You don’t have to be a poet for those words to become an integral part of your continuous discourse. Any Palestinian will likely feel that way and so will many other people on this planet. In fact, I think any Israeli in his or her right mind should feel that way as well. Surely, I feel that way when I think of the many people I have met in the countries and territories whose history and current realities have been marked by events that should have never happened. Yet they happened. Anyone can become a victim. Anyone can become an oppressor. Those who have once been victims seem more apt turning themselves into the opposite; adopting the logic of those at whose hands they once suffered.

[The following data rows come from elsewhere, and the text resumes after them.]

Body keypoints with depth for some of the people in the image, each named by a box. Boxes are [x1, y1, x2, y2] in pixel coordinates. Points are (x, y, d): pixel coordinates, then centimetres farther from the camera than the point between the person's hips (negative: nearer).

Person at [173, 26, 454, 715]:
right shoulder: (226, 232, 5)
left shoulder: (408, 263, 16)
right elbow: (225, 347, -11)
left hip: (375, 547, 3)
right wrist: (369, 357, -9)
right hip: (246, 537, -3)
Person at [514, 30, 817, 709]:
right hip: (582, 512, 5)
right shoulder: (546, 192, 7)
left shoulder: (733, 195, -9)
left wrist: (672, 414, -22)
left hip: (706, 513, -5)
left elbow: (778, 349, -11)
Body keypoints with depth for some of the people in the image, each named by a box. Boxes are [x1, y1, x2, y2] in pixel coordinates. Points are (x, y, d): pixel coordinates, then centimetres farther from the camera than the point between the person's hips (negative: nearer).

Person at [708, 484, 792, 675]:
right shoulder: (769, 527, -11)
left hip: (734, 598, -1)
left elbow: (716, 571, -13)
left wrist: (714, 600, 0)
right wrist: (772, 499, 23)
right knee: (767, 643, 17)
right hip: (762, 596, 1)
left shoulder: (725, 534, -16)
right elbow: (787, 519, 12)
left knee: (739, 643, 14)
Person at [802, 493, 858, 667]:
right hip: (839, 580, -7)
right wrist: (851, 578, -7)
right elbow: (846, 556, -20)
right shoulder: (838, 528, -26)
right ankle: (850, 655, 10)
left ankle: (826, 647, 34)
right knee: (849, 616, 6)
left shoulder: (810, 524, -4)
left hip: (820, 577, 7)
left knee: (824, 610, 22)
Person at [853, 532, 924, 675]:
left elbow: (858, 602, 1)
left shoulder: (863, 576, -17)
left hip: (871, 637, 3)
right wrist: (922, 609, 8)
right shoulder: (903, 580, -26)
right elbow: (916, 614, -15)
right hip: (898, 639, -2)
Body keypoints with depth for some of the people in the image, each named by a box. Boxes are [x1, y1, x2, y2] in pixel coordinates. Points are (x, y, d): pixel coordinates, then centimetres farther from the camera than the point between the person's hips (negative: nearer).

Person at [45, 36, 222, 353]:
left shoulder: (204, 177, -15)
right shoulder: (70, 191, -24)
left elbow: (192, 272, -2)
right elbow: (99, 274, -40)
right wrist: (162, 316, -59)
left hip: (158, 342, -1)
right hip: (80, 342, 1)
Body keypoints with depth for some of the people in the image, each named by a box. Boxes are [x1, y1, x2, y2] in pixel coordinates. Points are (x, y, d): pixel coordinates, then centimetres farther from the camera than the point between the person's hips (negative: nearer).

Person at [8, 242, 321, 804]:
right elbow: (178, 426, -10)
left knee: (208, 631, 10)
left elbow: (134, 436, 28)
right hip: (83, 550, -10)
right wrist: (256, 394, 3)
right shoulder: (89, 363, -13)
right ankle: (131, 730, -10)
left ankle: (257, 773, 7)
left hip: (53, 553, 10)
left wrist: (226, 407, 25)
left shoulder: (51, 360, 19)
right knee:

The arrow of time points in one direction only. It’s forward. You can’t undo history. We are all the product of injustices to which our ancestors fell victim or of which they were the perpetrators, or both. After the apartheid regime finally ended in South Africa, the parties to the conflict of the past subjected themselves to a process of unearthing truths and reconciling what had seemed impossible to reconcile. It’s an encouraging example of what can be done. Somehow the madness must stop. While the conflict still rages, we must be clear and lucid in condemning the crimes that are being perpetrated, in the first place to avoid that they will happen again. We must understand the past and recognize what went wrong (Khalida’s point--well taken), not in an effort to point fingers at those who did it, but trying to comprehend fully the picture we are looking at. From that perspective we must not look back, and certainly not look back with a view to reconstituting the conditions of the past, which has never been a great success, the creation of the state of Israel perhaps being an enlightening example, in retrospect, of what should not have been done. We must look forward imaginatively and creatively, envisioning new futures (Katrien’s point--equally well taken). Surely, such futures are futures of peace. That’s why I like Katrien’s bold idea to just waking the world up to an awareness of ‘Hey, the war is over.’ This may be difficult for those Gazans who have become ‘condemned, tracked and raided nobodies’ (Khalida’s poetic words). It’s the gruesome luck of us who have been spared that condition that we are still somebody, perhaps feeling a sense of guilt because we are so much more fortunate, but, as we are not yet ourselves buried under the rubble we are the ones who can help clear the mess and collectively construct new ways forward.

I’m using the word ‘rubble’ literally, as I watch the events in Gaza unfold on my TV screen, and figuratively. What I have learned is that you are under the rubble both while you are dominating others and while you are being dominated. There are people ‘not under the rubble,’ ‘non-Gazans’ in the figurative sense, in the camp of those who are being dominated as well as among the dominators. In addition, there are lots such people not party to the conflict in the immediate sense, though we are all somehow connected to it by varying degrees of association. It helps if those not under the rubble get to know each other better. That’s what I find significant and encouraging in reading the correspondence between Katrien and Khalida. Allow me to join you.